Politics Illustration

“Another illustration of the problem of the One and the Many comes from politics. In this case, the ultimacy of the One would mean the ultimacy of the state–statism. In the statist view, the individual is nothing more than a piece of the larger mechanism. When the state is conceived as being ultimate, then the individuals in the society would decide–or have decided for them–their jobs, their marriages, and the affairs of daily life in terms of the needs or demands of the state. In the end, only the state would count.

On the other hand, the ultimacy of the Many in politics means anarchy. Each individual man would be his own law, his own ultimate authority. Family, state, church, and other groups would have no authority or real significance. It could hardly be said that they would even exist, for every group would be nothing more than an acccidental, temporary conglomeration. Groups would only appear to be a whole. In reality, they would be a mere amassment of individual, unrelated, and unrelatable fragments.

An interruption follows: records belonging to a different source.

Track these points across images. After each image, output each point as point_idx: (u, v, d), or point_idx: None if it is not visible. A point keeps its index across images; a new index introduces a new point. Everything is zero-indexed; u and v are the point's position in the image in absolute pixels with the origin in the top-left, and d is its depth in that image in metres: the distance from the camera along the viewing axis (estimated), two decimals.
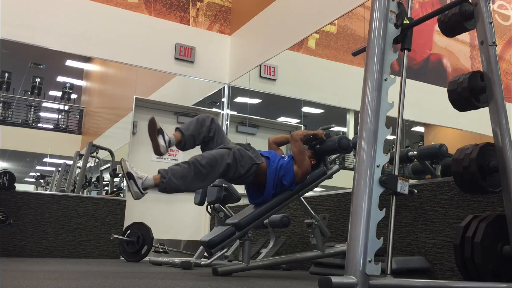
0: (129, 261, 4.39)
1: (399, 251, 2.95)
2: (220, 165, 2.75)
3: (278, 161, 3.02)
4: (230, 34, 6.01)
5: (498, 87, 1.99)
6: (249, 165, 2.88)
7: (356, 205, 1.66)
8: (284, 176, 2.98)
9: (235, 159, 2.81)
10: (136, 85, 6.09)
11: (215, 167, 2.74)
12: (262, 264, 3.17)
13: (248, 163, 2.88)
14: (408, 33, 2.06)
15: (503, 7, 5.57)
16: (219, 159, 2.75)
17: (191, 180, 2.69)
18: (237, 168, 2.82)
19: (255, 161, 2.91)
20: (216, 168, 2.74)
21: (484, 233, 1.95)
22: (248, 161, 2.88)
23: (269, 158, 3.01)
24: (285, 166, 3.00)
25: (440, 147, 2.83)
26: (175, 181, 2.65)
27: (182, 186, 2.68)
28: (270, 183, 2.96)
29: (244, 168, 2.86)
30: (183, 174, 2.67)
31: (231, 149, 2.83)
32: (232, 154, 2.80)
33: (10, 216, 4.22)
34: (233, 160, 2.79)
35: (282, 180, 2.98)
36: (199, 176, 2.71)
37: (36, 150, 9.22)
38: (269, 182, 2.95)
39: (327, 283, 1.45)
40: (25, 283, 1.97)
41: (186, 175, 2.67)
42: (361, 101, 1.83)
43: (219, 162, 2.75)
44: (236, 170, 2.82)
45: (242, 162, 2.85)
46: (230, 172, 2.82)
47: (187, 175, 2.67)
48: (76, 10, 5.17)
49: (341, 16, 4.39)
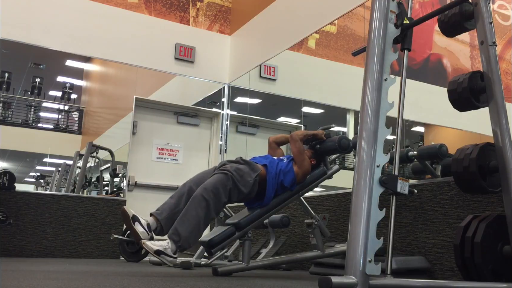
0: (129, 261, 4.39)
1: (399, 251, 2.95)
2: (224, 193, 2.74)
3: (277, 165, 3.00)
4: (230, 34, 6.01)
5: (498, 87, 1.99)
6: (251, 183, 2.85)
7: (356, 205, 1.66)
8: (284, 180, 2.98)
9: (234, 182, 2.78)
10: (136, 85, 6.10)
11: (220, 197, 2.72)
12: (262, 264, 3.18)
13: (249, 182, 2.84)
14: (408, 33, 2.06)
15: (503, 7, 5.57)
16: (221, 188, 2.73)
17: (202, 223, 2.69)
18: (240, 190, 2.80)
19: (254, 175, 2.88)
20: (220, 197, 2.73)
21: (484, 233, 1.95)
22: (247, 179, 2.84)
23: (267, 166, 2.99)
24: (284, 169, 3.00)
25: (440, 147, 2.83)
26: (189, 234, 2.63)
27: (197, 234, 2.70)
28: (270, 189, 2.94)
29: (247, 188, 2.83)
30: (194, 224, 2.65)
31: (227, 173, 2.79)
32: (231, 178, 2.78)
33: (10, 216, 4.22)
34: (233, 184, 2.77)
35: (283, 183, 2.98)
36: (208, 212, 2.69)
37: (36, 150, 9.22)
38: (268, 189, 2.94)
39: (327, 283, 1.45)
40: (25, 283, 1.97)
41: (197, 222, 2.66)
42: (361, 101, 1.83)
43: (221, 191, 2.73)
44: (239, 193, 2.81)
45: (242, 182, 2.82)
46: (234, 197, 2.81)
47: (198, 222, 2.66)
48: (76, 10, 5.16)
49: (341, 16, 4.39)
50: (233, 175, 2.79)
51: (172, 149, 5.63)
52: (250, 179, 2.86)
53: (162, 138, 5.60)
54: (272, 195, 2.96)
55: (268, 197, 2.95)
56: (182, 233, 2.61)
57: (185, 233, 2.61)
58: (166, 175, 5.53)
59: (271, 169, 2.97)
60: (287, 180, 2.97)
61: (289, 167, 3.01)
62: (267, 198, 2.95)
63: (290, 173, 2.99)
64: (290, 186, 3.00)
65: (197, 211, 2.66)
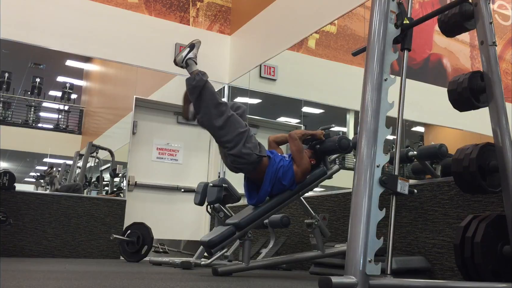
0: (129, 261, 4.39)
1: (399, 251, 2.95)
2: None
3: (279, 161, 3.03)
4: (230, 34, 6.01)
5: (498, 87, 1.99)
6: (254, 157, 2.93)
7: (356, 205, 1.66)
8: (283, 177, 2.98)
9: (249, 130, 3.00)
10: (136, 85, 6.09)
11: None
12: (262, 264, 3.18)
13: (253, 149, 2.93)
14: (408, 33, 2.06)
15: (503, 7, 5.57)
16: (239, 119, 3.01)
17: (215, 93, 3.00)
18: (247, 140, 2.93)
19: (259, 153, 2.95)
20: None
21: (484, 233, 1.95)
22: (253, 146, 2.95)
23: (271, 157, 3.03)
24: (285, 167, 3.01)
25: (440, 147, 2.83)
26: (205, 78, 2.98)
27: (208, 91, 2.97)
28: (267, 181, 2.97)
29: (247, 148, 2.92)
30: (211, 89, 3.01)
31: (247, 126, 3.04)
32: (248, 129, 3.00)
33: (10, 216, 4.22)
34: (247, 130, 2.97)
35: (281, 181, 2.98)
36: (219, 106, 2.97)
37: (36, 150, 9.21)
38: (266, 180, 2.97)
39: (327, 283, 1.45)
40: (25, 283, 1.97)
41: (213, 91, 3.00)
42: (361, 101, 1.83)
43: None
44: (247, 138, 2.94)
45: (252, 140, 2.96)
46: (241, 139, 2.93)
47: (213, 91, 3.01)
48: (76, 10, 5.16)
49: (341, 16, 4.39)
50: (249, 129, 3.01)
51: (172, 149, 5.63)
52: (255, 150, 2.95)
53: (162, 138, 5.60)
54: (268, 189, 2.98)
55: (264, 190, 2.98)
56: (204, 76, 3.06)
57: (205, 77, 3.06)
58: (166, 175, 5.53)
59: (273, 162, 3.00)
60: (285, 177, 2.98)
61: (289, 165, 3.02)
62: (263, 191, 2.98)
63: (289, 171, 3.00)
64: (289, 185, 3.00)
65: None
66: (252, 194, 3.07)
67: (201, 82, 2.97)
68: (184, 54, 3.09)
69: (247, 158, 2.91)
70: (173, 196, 5.49)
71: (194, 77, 3.00)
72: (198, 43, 3.16)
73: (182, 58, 3.08)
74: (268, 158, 3.03)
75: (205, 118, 3.00)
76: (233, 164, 2.99)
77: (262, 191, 2.99)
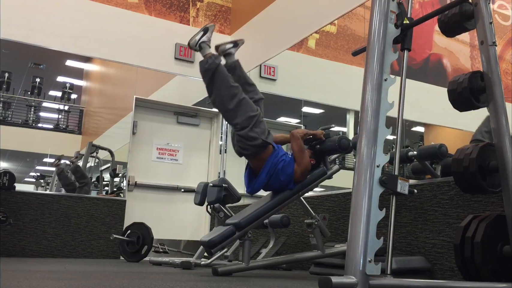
0: (129, 261, 4.39)
1: (399, 251, 2.95)
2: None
3: (282, 155, 3.07)
4: (230, 34, 6.01)
5: (498, 87, 1.99)
6: (259, 141, 2.96)
7: (356, 205, 1.66)
8: (281, 171, 2.99)
9: (261, 115, 3.06)
10: (136, 85, 6.09)
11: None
12: (262, 264, 3.18)
13: (259, 134, 2.97)
14: (408, 33, 2.06)
15: (503, 7, 5.57)
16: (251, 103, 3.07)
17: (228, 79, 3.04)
18: (256, 124, 2.97)
19: (266, 139, 2.99)
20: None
21: (484, 233, 1.95)
22: (261, 132, 2.98)
23: (275, 148, 3.08)
24: (286, 162, 3.03)
25: (440, 147, 2.83)
26: (217, 62, 3.04)
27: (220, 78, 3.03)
28: (265, 171, 2.99)
29: (254, 132, 2.96)
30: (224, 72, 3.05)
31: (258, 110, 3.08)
32: (259, 114, 3.05)
33: (10, 216, 4.22)
34: (258, 114, 3.02)
35: (278, 175, 2.99)
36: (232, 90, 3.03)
37: (36, 150, 9.20)
38: (264, 169, 2.99)
39: (327, 283, 1.45)
40: (25, 283, 1.97)
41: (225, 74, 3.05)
42: (361, 101, 1.83)
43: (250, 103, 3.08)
44: (256, 123, 2.98)
45: (261, 125, 3.00)
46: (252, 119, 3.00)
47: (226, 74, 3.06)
48: (76, 10, 5.17)
49: (341, 16, 4.39)
50: (260, 115, 3.07)
51: (172, 149, 5.63)
52: (262, 135, 2.98)
53: (162, 138, 5.60)
54: (264, 180, 3.01)
55: (260, 179, 3.01)
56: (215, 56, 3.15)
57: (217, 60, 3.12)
58: (166, 175, 5.53)
59: (276, 154, 3.04)
60: (284, 172, 2.99)
61: (290, 162, 3.05)
62: (259, 180, 3.01)
63: (289, 168, 3.01)
64: (286, 181, 3.01)
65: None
66: (250, 183, 3.11)
67: (213, 65, 3.02)
68: (198, 37, 3.15)
69: (252, 142, 2.96)
70: (173, 196, 5.49)
71: (206, 60, 3.06)
72: (212, 27, 3.21)
73: (195, 41, 3.14)
74: (273, 147, 3.07)
75: (217, 100, 3.07)
76: (238, 143, 3.05)
77: (258, 180, 3.03)
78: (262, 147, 2.99)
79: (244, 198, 4.82)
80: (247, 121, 2.98)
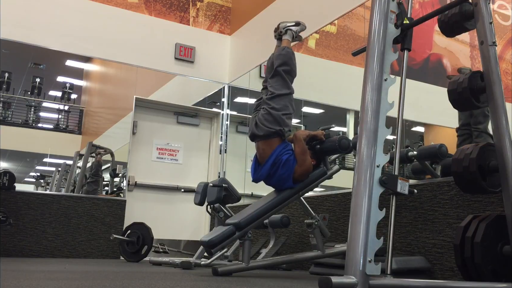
0: (129, 261, 4.39)
1: (399, 251, 2.95)
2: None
3: (289, 149, 3.10)
4: (230, 34, 6.01)
5: (498, 87, 1.99)
6: (281, 126, 3.05)
7: (356, 205, 1.66)
8: (284, 164, 3.01)
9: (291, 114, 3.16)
10: (136, 85, 6.08)
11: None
12: (262, 264, 3.18)
13: (281, 124, 3.06)
14: (408, 33, 2.06)
15: (503, 7, 5.57)
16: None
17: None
18: (289, 116, 3.12)
19: (285, 131, 3.09)
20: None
21: (484, 233, 1.95)
22: (287, 124, 3.09)
23: (285, 141, 3.13)
24: (291, 156, 3.05)
25: (440, 147, 2.83)
26: (291, 52, 3.22)
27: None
28: (272, 159, 3.03)
29: (284, 120, 3.07)
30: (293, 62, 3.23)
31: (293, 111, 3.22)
32: (292, 113, 3.18)
33: (10, 216, 4.22)
34: (292, 113, 3.17)
35: (279, 167, 3.00)
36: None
37: (36, 150, 9.20)
38: (271, 157, 3.03)
39: (327, 283, 1.45)
40: (25, 283, 1.97)
41: (294, 63, 3.22)
42: (361, 101, 1.84)
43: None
44: (289, 115, 3.12)
45: (287, 121, 3.11)
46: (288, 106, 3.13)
47: (294, 63, 3.23)
48: (76, 10, 5.17)
49: (341, 16, 4.39)
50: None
51: (172, 149, 5.63)
52: (286, 128, 3.09)
53: (162, 138, 5.60)
54: (268, 168, 3.05)
55: (265, 168, 3.06)
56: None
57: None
58: (166, 175, 5.53)
59: (285, 146, 3.09)
60: (285, 166, 3.01)
61: (293, 158, 3.06)
62: (264, 169, 3.07)
63: (291, 163, 3.03)
64: (286, 176, 3.02)
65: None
66: (256, 171, 3.16)
67: (289, 54, 3.19)
68: (289, 24, 3.34)
69: (274, 126, 3.04)
70: (173, 196, 5.49)
71: (284, 47, 3.24)
72: (303, 26, 3.41)
73: (285, 25, 3.34)
74: (284, 140, 3.13)
75: (275, 57, 3.23)
76: (260, 121, 3.10)
77: (264, 168, 3.07)
78: (277, 134, 3.06)
79: (244, 198, 4.82)
80: (283, 109, 3.09)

Whether we think, therefore, of the ultimacy of the One or of the Many, political philosophy is reduced to absurdity. Statism and anarchy both undermine the meaning of the state itself as well as the individual citizen. For neither an undifferentiated mass nor a host of isolated particles is capable of being rationally analyzed or structured. As we saw also from the illustration from language, the problem of the One and the Many in politics illustrates that what we need is a philosophy of life that allows for both the One and the Many to have ultimate meaning.”